If we look at the portfolio holding pattern, this fund is free of sector-specific risk and appears to be diversified by industries. Producer durables gets the maximum share of the asset at 26.2% while technology and materials make up 19.4% and 16.8% of assets, respectively.

The common attribute between the two funds is that both are free of company-specific risks. The concentration level in the top 10 holdings of this fund is 20.6%. The Sherwin-Williams Company (SHW) takes the top position in the fund.

The return from the fund over a period of 1 year is negative 10.2% while Russell 1000 yielded a negative return of 1.23%.

Russell 1000 Low Volatility ETF (LVOL)

While HBTA provides exposure to high beta ETFs, Russell 1000 Low Volatility ETF works more effectively in a bearish phase of the market when investors seek to minimize their risk while still maintaining domestic equity exposure. This ETF includes stocks with low volatility and seeks investment result that closely corresponds to the total return of the Russell-Axioma U.S. Large Cap Low Volatility Index.

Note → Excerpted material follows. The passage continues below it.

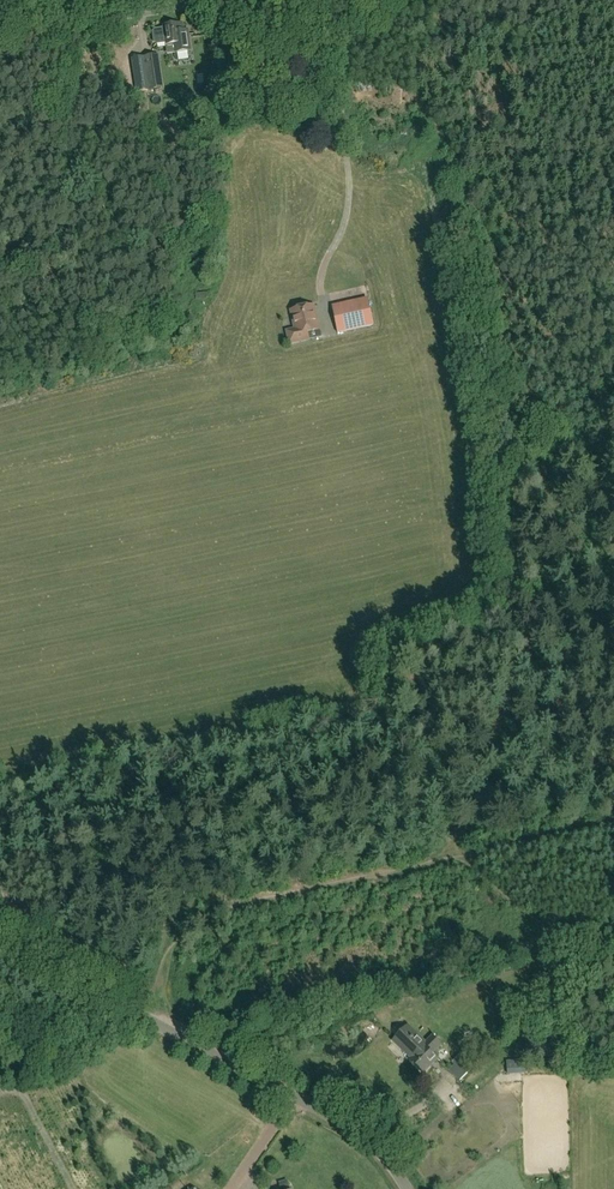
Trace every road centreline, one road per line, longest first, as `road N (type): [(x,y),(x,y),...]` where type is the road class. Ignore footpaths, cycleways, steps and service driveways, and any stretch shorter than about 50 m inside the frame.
road 1 (unclassified): [(407,1188),(362,1134),(0,936)]
road 2 (unclassified): [(0,34),(226,0)]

The Index has been designed to deliver exposure to stocks with low volatility as determined by a screening and ranking methodology applied to the output of the Axioma U.S. Equity Medium Horizon Fundamental Factor Risk model.

In a scenario where markets are experiencing big swings, low volatility ETFs fulfill the requirements of investors who seek to limit their downside risk. Making use of the volatility in the market, the fund could manage to build an asset base of $65.1 million in just one year at a minimal charge of 10 basis points.

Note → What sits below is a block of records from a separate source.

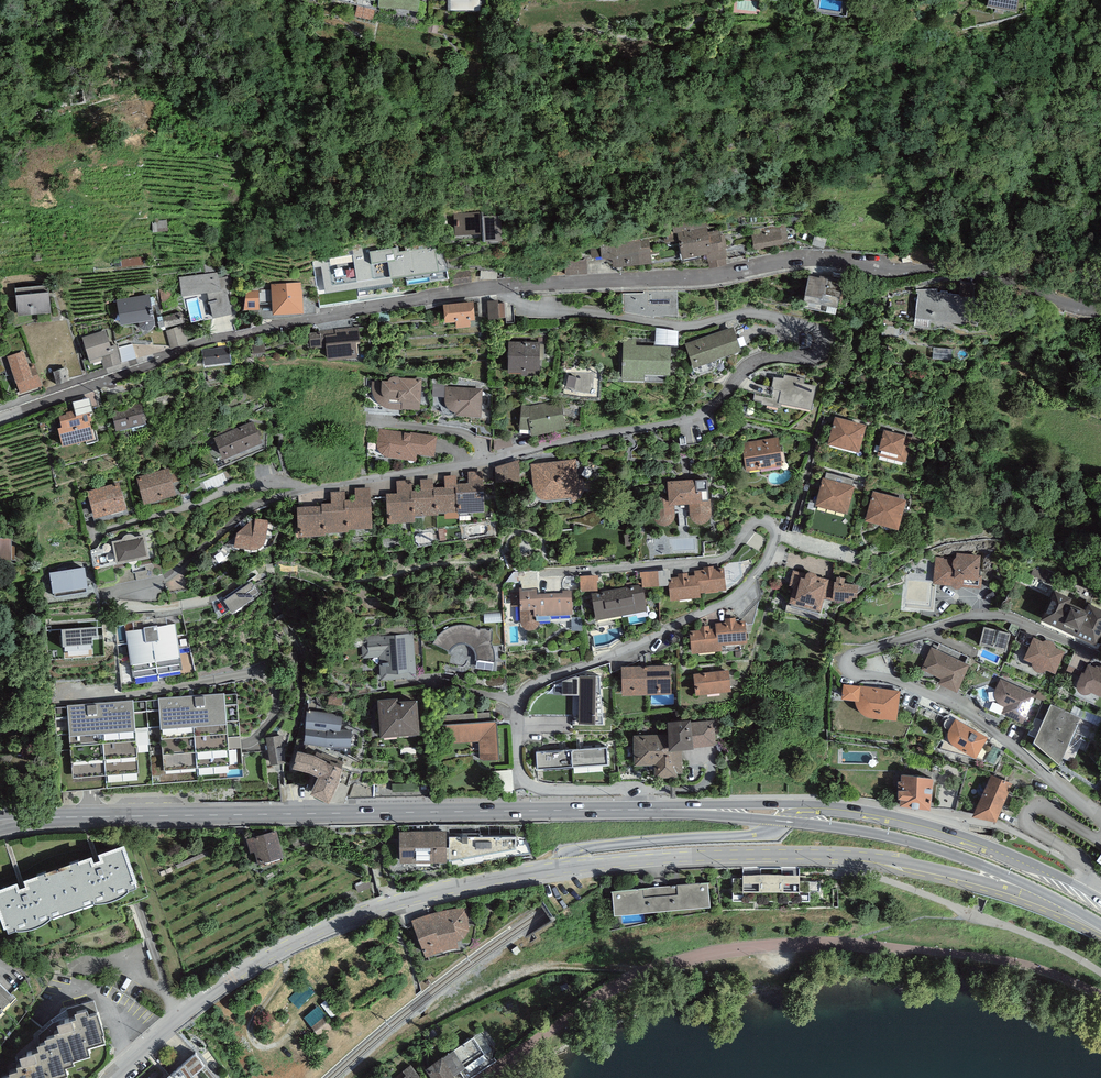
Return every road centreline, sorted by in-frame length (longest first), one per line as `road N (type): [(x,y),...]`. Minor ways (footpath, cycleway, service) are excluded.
road 1 (residential): [(109,1077),(176,1018),(278,950),(387,904),(510,874),(628,859),(843,856),(959,874),(1078,914)]
road 2 (trunk): [(1100,290),(877,188),(697,124),(210,0)]
road 3 (residential): [(501,285),(532,310),(682,328),(755,316),(807,324),(817,337),(803,357),(752,364),(701,416),(449,469),(307,489)]
road 4 (residential): [(647,810),(634,791),(532,786),(520,763),(523,696),(539,681),(733,601),(759,577),(777,528),(752,518),(732,554),(719,560),(555,575)]
road 5 (primary): [(647,810),(0,822)]
road 6 (residential): [(1100,309),(957,266),(880,273),(802,261),(705,278),(501,285)]
road 7 (residential): [(501,285),(195,343),(0,418)]
road 8 (residential): [(1100,815),(971,716),(904,683),(849,672),(862,653),(973,619)]
road 9 (primary): [(1085,890),(988,848),(873,814),(774,804),(704,810)]
road 10 (primary): [(704,810),(897,837),(981,864),(1078,914)]
road 11 (residential): [(1085,890),(1087,866),(1031,827),(1028,812),(1043,806),(1100,840)]

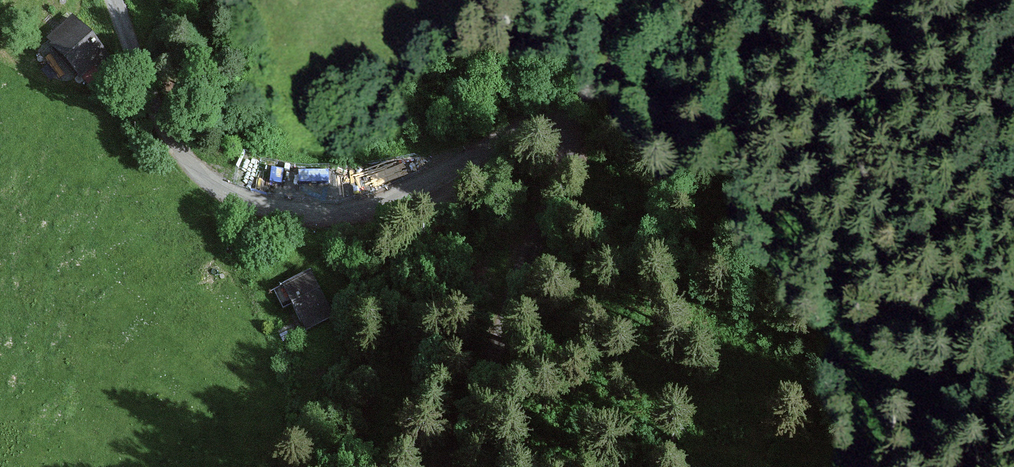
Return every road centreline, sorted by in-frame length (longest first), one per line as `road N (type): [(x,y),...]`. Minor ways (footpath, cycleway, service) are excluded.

LVOL provides access to 105 securities in its basket and doesn't allocate more than 2.12% to any one stock in particular. This suggests that the product is well diversified from an individual security perspective and is unlikely to face company-specific risk.

With regard to sector exposure, consumer staples takes the top spot at 19.4% of assets, followed by 16.6% in Utilities, 16.2% in Health Care, and a 11.9% allocation to Producer Durables (The Comprehensive Guide to Consumer Staples ETFs).

PowerShares S&P 500 Low Volatility Portfolio (SPLV)

SPLV, launched in May 2011, is an ETF that aims to provide an exposure to the U.S. stocks which have displayed low volatility over the past 12 months. The ETF has been designed to offer investors an option to lessen their risk against the volatile U.S. equity market.

Despite the relatively recent launch, it could manage to build a solid asset base of $1,758.2 million. SPLV provides exposure to 100 U.S. low volatility stocks from the S&P 500.  Also, the expense appears to be reasonable at 25 basis points while volume is high at 900,000 shares.

In terms of portfolio holdings, the fund has 29.1% invested in Consumer Staples thereby holding the top position in the sector profile of SPLV. Among individual holdings, Southern Company (SO) and Kimberly-Clark Corporation (KMB) are the top two companies for investment. The fund's year-to-date return stands at 4.16%.